Ich mache es auch auf freiwillige basis - wenn einer nix rein legt, frag ich ihn erst, obs nix gibt, bevor ich handel bestätige. wenn er sagt, er hat nix... ja wayne... is dann halt mal so.

am meisten gold beim verzauberer mach ich nicht über tg sondern entzaubern. durchstöber das ah und guck, was du günstig bekommst und schau, was evtl. raus kommt. aber denke, da du nicht geschrieben hast, wie verdiene ich mit verzaubern, interessiert dich nur das tg.

also ich bekomme in der regel 10g je verzauberung - allerdings bei ulduar verzauberungen würde ich schon an den 20g fest halten - können halt nicht übermäßig viele die rezepte.

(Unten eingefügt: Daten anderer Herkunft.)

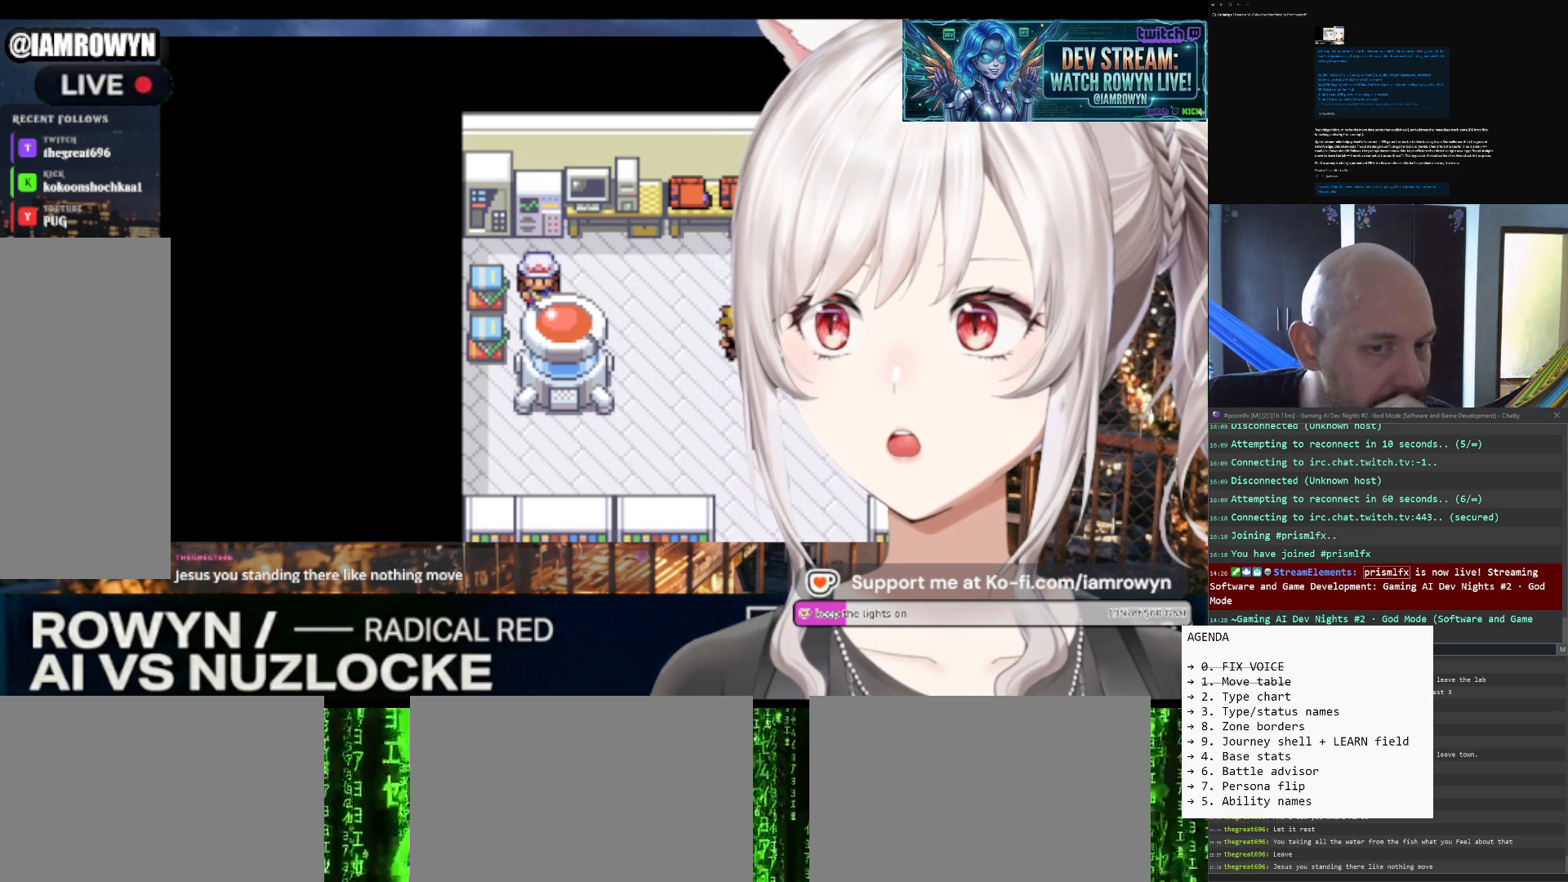
{"buttons": ["DPAD_UP"], "events": []}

ich nehme zum teil auch mal mats als tg 


			Dieser Inhalt steht nur eingeloggten Mitgliedern zur Verfügung.


----------



## kruschî (16. Juni 2009)

hallo,

ich danke euch beiden erstmal für die antworten. ich habe mir ein makro erstellt ind dem 
geschrieben steht das ich gegen mats und tg verzaubere. ich frage einfach immer vorher was es an tg gibt, um die sache zu umgehen, 
das ich gar keins bekomme.

mfg


----------



## Ollimua (14. Juli 2009)

Ich überlass es komplett dem anderen, was er mir für die VZ geben. Auch wenn sie nachfragen was ich denn dafür bekomme, sag ich einfach"das was du mir dafür geben magst" Sind dann meist zwischen 5 und 50 Gold.


----------



## anachron101 (26. Juli 2009)

Matskosten nehme ich definitiv. Allerdings halte ich mich dabei nach meinem Einkaufspreis, nicht dem durchschnittlichen Kaufpreis.
Da das oft zu Aerger fuehrt verzaubere ich fuer nicht Gildies nur noch wenn die die Mats bringen.

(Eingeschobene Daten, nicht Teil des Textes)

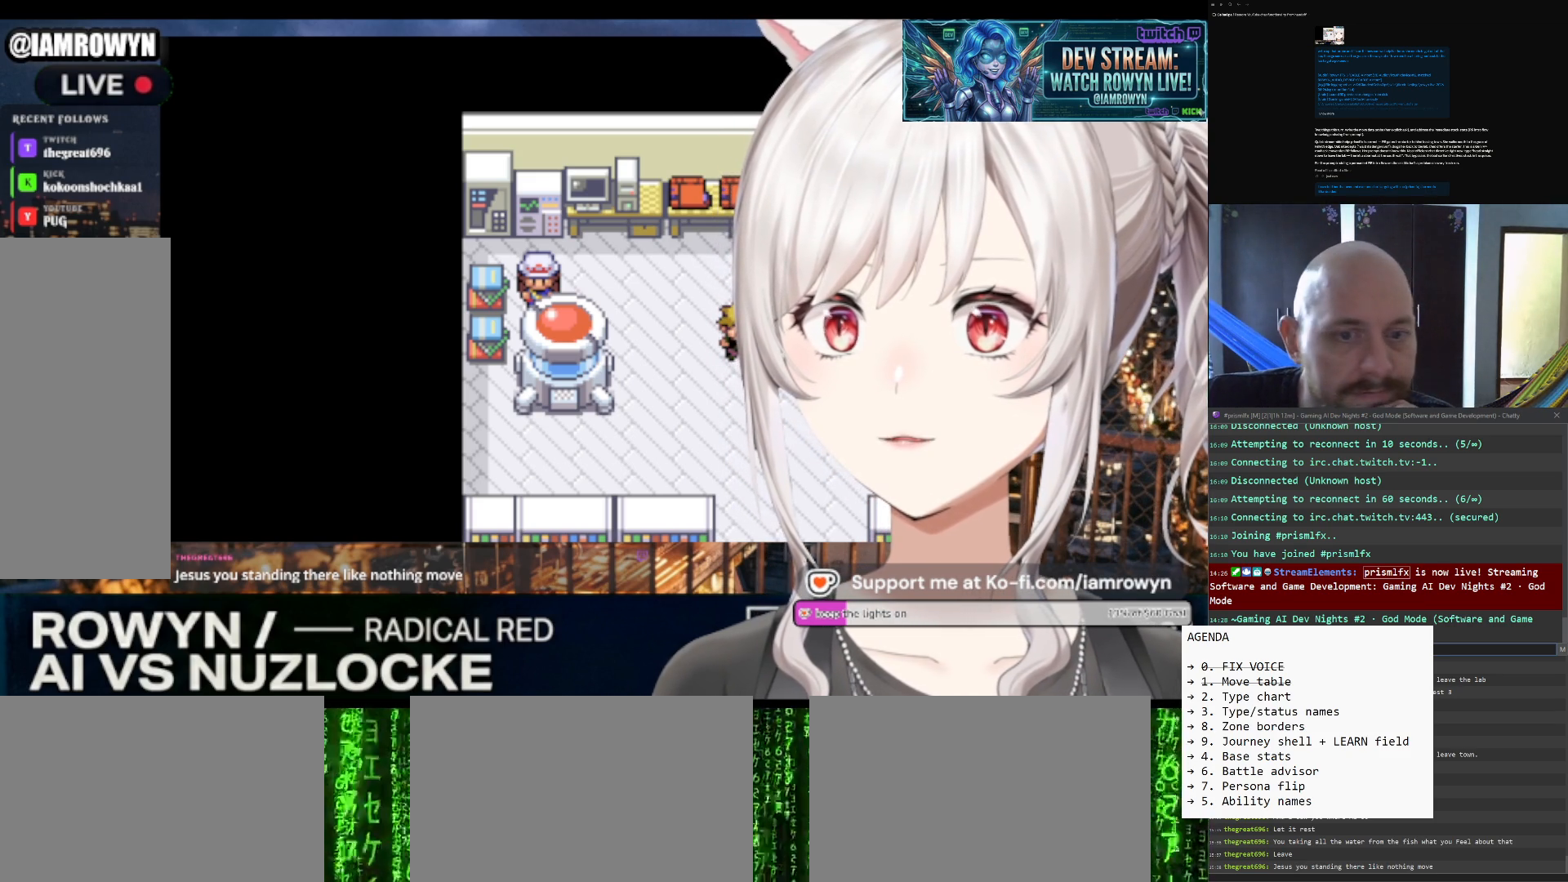
{"buttons": ["DPAD_UP"], "events": []}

Dann richte ich mich nach dem Rezept, was es mich an Gold und Zeit gekostet hat. Ich uebertreibe es nicht, aber irgendwo muss ich ja mein
Gold auch wieder her bekommen.


----------



## -Azurak- (7. August 2009)

Wenn ich das so lese, tut ihr mir schon fast leid.

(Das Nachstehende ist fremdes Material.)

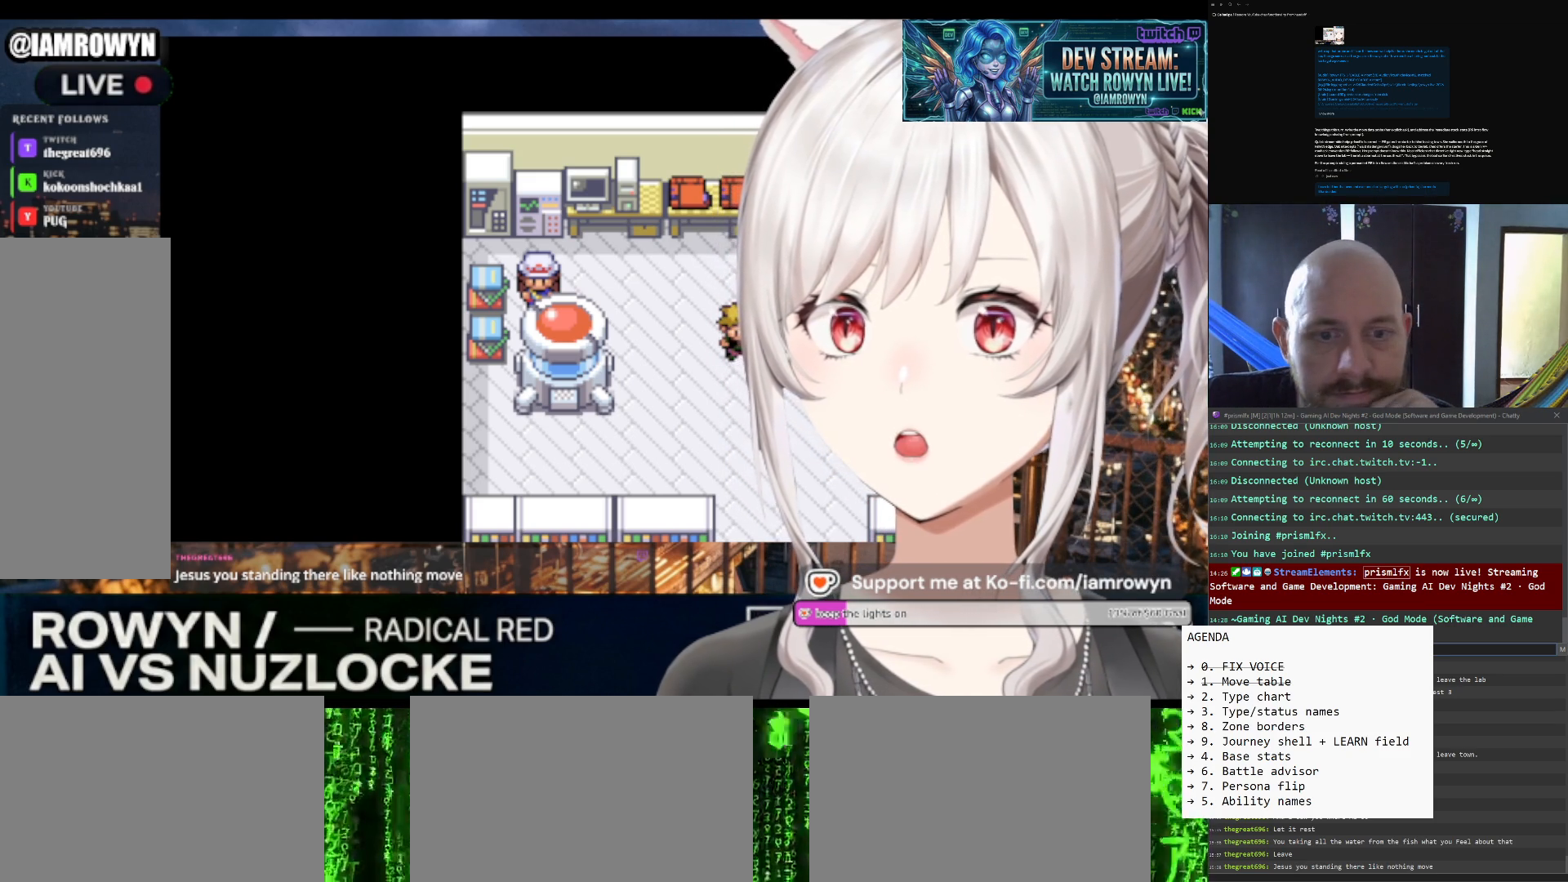
{"buttons": ["DPAD_UP"], "events": []}
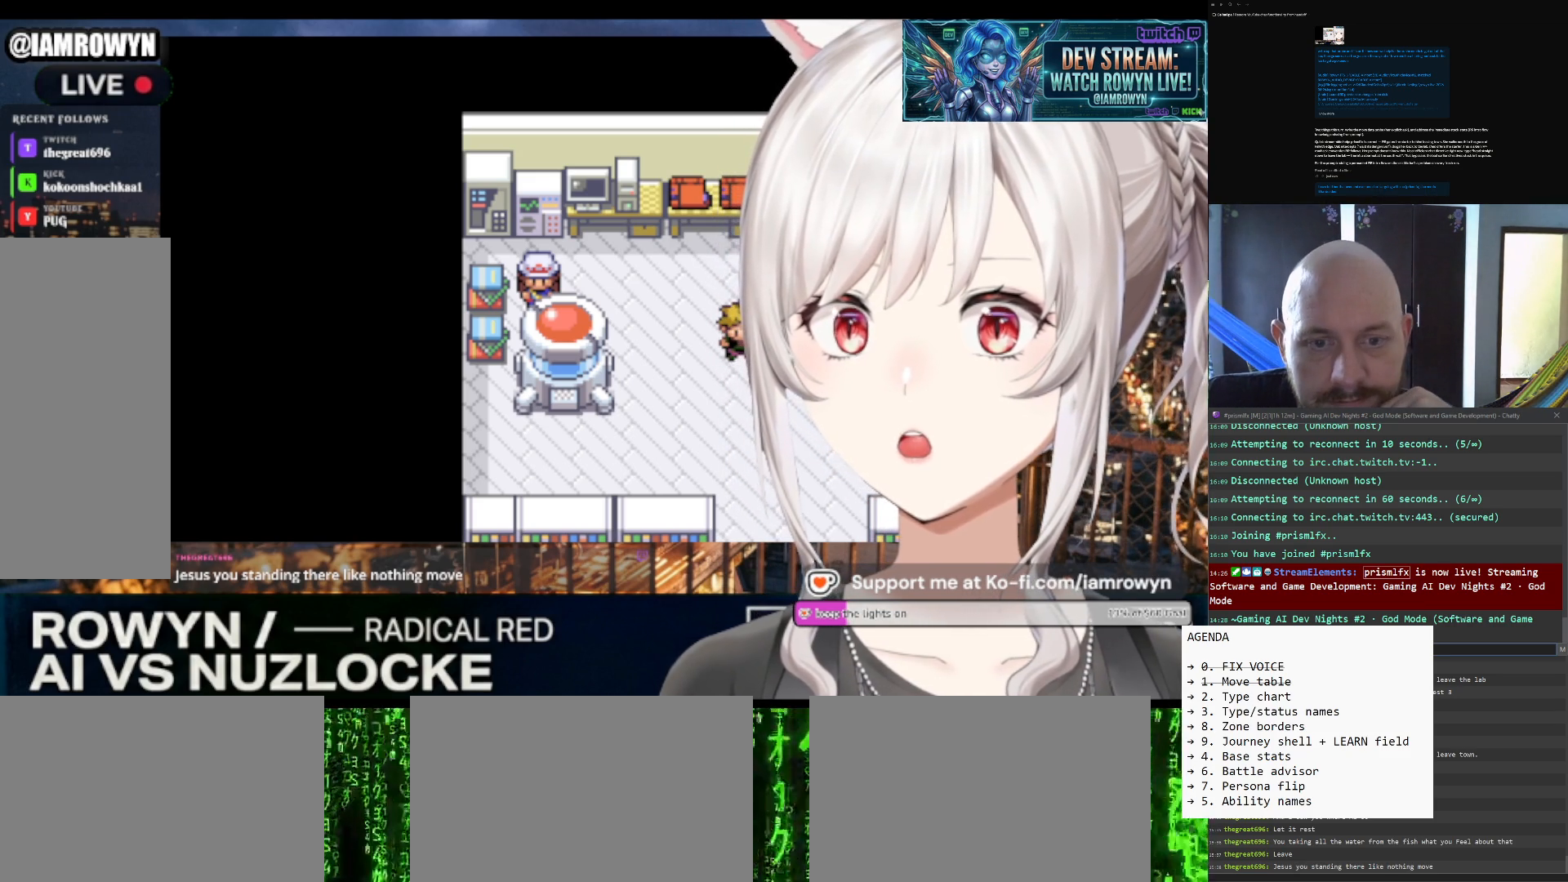
{"buttons": ["DPAD_UP"], "events": []}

Ich hatte mit meinem DK als erster das Rezept für die Def-schuhe und den Dmg-Gürtel. Da gab es zwischen 200g und 800g.
Bin hier nur durchs stöbern reingekommen, mein Twink ist Verzauberer [Skill ~410] für die Ring verzauberung, und am meißten geld mache ich damit, wenn ich in einer inni die sachen disse und die leute dann die splitter vergessen (auch wenn ich net mehr dran denk) dann steht man auf einmal in dala mit 14 tiefenkristallen aus naxx 10er in der tasche.


----------



## DJ Murraat (7. August 2009)

Ollimua schrieb:


> Ich überlass es komplett dem anderen, was er mir für die VZ geben. Auch wenn sie nachfragen was ich denn dafür bekomme, sag ich einfach"das was du mir dafür geben magst" Sind dann meist zwischen 5 und 50 Gold.




jo der preis ist ok.

gebe auch immer so 15-30g kommt auf die verz an.


----------



## Anaximedes (21. August 2009)

Meine Frage bezieht sich leider nicht auf den Inhalt des Threads wenn er auch mit Preisen zu tun hat. 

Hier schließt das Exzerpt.